The development of the center was made possible, in part, by Pfizer, the pharmaceutical company, which contributed $5 million to establish it and provides $2 million annually to support PET imaging studies of mutual research interest to both parties. Most research at the center will be supported by federal grants. The company has already used the PET facilities to study a small group of patients to determine how much of a new drug for depression would be required to reach its target in the brain, and how much would generate unacceptable side effects, said Diane K. Jorkasky, M.D., Pfizer’s vice president of clinical pharmacology.

Researchers are usually required to give dosages that escalate over several months to large numbers of patients to establish the safest and most effective dose of a drug. “If we are able to avoid the need to do large-scale clinical studies like that, we’ll be saving tons of money and time, and most important, we won’t expose patients needlessly to a drug that may not have any benefit,” said Jorkasky.

Frost said the center will serve as a core facility for the entire School of Medicine.

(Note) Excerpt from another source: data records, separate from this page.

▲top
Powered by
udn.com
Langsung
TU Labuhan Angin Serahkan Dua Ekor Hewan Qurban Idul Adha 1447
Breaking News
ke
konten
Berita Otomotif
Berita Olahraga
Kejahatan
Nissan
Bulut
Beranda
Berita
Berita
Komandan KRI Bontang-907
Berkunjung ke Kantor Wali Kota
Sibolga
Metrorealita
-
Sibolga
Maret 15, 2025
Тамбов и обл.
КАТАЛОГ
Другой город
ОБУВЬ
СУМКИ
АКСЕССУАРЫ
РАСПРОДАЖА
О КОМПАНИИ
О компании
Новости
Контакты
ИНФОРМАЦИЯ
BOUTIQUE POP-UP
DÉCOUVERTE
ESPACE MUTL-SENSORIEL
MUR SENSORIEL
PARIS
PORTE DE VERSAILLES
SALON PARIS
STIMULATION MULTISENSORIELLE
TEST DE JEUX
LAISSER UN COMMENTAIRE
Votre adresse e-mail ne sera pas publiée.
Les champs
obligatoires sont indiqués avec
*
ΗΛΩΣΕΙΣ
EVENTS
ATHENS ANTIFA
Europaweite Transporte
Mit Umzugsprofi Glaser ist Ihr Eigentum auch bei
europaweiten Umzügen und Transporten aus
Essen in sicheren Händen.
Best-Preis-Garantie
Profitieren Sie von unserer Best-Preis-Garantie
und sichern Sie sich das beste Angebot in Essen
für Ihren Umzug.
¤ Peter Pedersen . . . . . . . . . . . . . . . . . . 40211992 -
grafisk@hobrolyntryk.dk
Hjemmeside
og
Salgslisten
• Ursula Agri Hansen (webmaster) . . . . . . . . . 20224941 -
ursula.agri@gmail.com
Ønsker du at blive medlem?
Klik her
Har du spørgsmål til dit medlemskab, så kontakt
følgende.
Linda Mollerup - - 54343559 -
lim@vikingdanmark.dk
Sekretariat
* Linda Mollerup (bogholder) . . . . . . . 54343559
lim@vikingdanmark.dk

Some biomarkers discovered in the course of research projects with Pfizer or other companies will be available for faculty research projects.

Along with cardiology and oncology, other major areas of focus are Alzheimer’s disease, schizophrenia, depression, obesity, post traumatic stress disorder and other conditions that are difficult to diagnose and treat. Frost hopes that the center’s research will help to identify biomarkers for subtypes of these diseases, which can help determine the best treatment for a given individual. “Ultimately this will benefit our patients,” Frost said. “That’s the key.”